Was only £7.99 when I bought it without a trade card lol. 
Anyhow, tried this on a dozen cars so far and more than happy with it. Will definitely be buying more :thumb:


----------



## GleemSpray (Jan 26, 2014)

I got it when it first appeared and it is both durable and natural looking. A great product.

Only downside is the standard Autoglym bottle and cap, which becomes difficult to hold when its slippery from the runny tyre gel that can easily overspill when you are using it.


----------



## R0B (Aug 27, 2010)

I bought a bottle when it came out and find it a decent product that holds up pretty good

But as above the bottle can get slippy and covered in product due to the flip top cap


----------



## Cookies (Dec 10, 2008)

GleemSpray said:


> I got it when it first appeared and it is both durable and natural looking. A great product.
> 
> Only downside is the standard Autoglym bottle and cap, which becomes difficult to hold when its slippery from the runny tyre gel that can easily overspill when you are using it.


It's a brilliant product, but I find the bottle very slippery too. I wipe it down with APC after I use it though.

Cooks

Sent from my D6603 using Tapatalk


----------



## phillipnoke (Apr 1, 2011)

I have tried most of tyre gels etc found them no good at all they claim to do this and that and never hold up


----------



## mr.t (Oct 1, 2010)

Hows it compare yo meg endurance?similar product?


----------



## Rayaan (Jun 1, 2014)

mr.t said:


> Hows it compare yo meg endurance?similar product?


Pretty much yep. Also extremely similiar to autosmart highstyle which actually stays longer than 2 weeks


----------



## James_R (Jun 28, 2007)

I bought some a couple of weeks ago.
Seems very similar to Megs Endurance, I suppose if you like on you will like the other.
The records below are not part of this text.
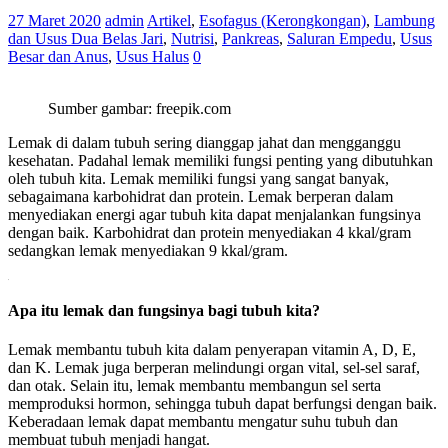
27 Maret 2020
admin
Artikel
,
Esofagus (Kerongkongan)
,
Lambung
dan Usus Dua Belas Jari
,
Nutrisi
,
Pankreas
,
Saluran Empedu
,
Usus
Besar dan Anus
,
Usus Halus
0
Sumber gambar: freepik.com
Lemak di dalam tubuh sering dianggap jahat dan mengganggu
kesehatan. Padahal lemak memiliki fungsi penting yang dibutuhkan
oleh tubuh kita. Lemak memiliki fungsi yang sangat banyak,
sebagaimana karbohidrat dan protein. Lemak berperan dalam
menyediakan energi agar tubuh kita dapat menjalankan fungsinya
dengan baik. Karbohidrat dan protein menyediakan 4 kkal/gram
sedangkan lemak menyediakan 9 kkal/gram.
.
Apa itu lemak dan fungsinya bagi tubuh kita?
Lemak membantu tubuh kita dalam penyerapan vitamin A, D, E,
dan K. Lemak juga berperan melindungi organ vital, sel-sel saraf,
dan otak. Selain itu, lemak membantu membangun sel serta
memproduksi hormon, sehingga tubuh dapat berfungsi dengan baik.
Keberadaan lemak dapat membantu mengatur suhu tubuh dan
membuat tubuh menjadi hangat.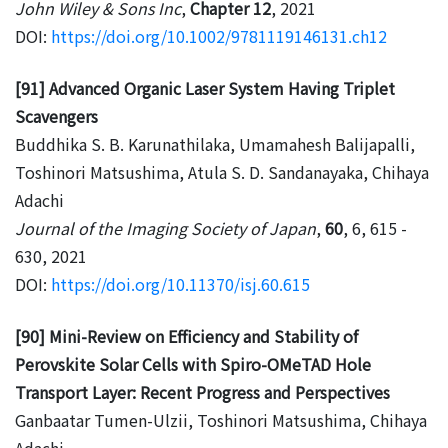
John Wiley & Sons Inc
,
Chapter 12
, 2021
DOI:
https://doi.org/10.1002/9781119146131.ch12
[91] Advanced Organic Laser System Having Triplet
Scavengers
Buddhika S. B. Karunathilaka, Umamahesh Balijapalli,
Toshinori Matsushima, Atula S. D. Sandanayaka, Chihaya
Adachi
Journal of the Imaging Society of Japan
,
60
, 6, 615 -
630, 2021
DOI:
https://doi.org/10.11370/isj.60.615
[90] Mini-Review on Efficiency and Stability of
Perovskite Solar Cells with Spiro-OMeTAD Hole
Transport Layer: Recent Progress and Perspectives
Ganbaatar Tumen-Ulzii, Toshinori Matsushima, Chihaya
Adachi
I applied one coat to APC'd tyres, and once dried, wiped them with a MF the following morning to remove a bit of the shine.

The product creates a little bit of sling where you may get a bit in the grooves near to the edge of the tread, but nothing much to worry about.
Its holding up well on both cars, and you can tell its got something there when you wash the car again.

I've moved from PowerMaxed Tyre & Trim dressing, which I quite liked for the finish and ease of application (the milky fluid dressing). Although that wasn't super durable.

I've also just bought some PowerMaxed Tyre dressing from ECP which was sent by mistake, which is more a semi-gel consistency. Will see how this fairs.
Would have preferred the thin milky one.

The Autoglym is pretty good for the time being.
And before the powermaxed I was using Megs Endurance and then Gtechniq T1.


----------



## Sun_King (May 2, 2016)

This is the "best" trye dressing I have used to date. Well worth a punt and a superb product from Autoglym!


----------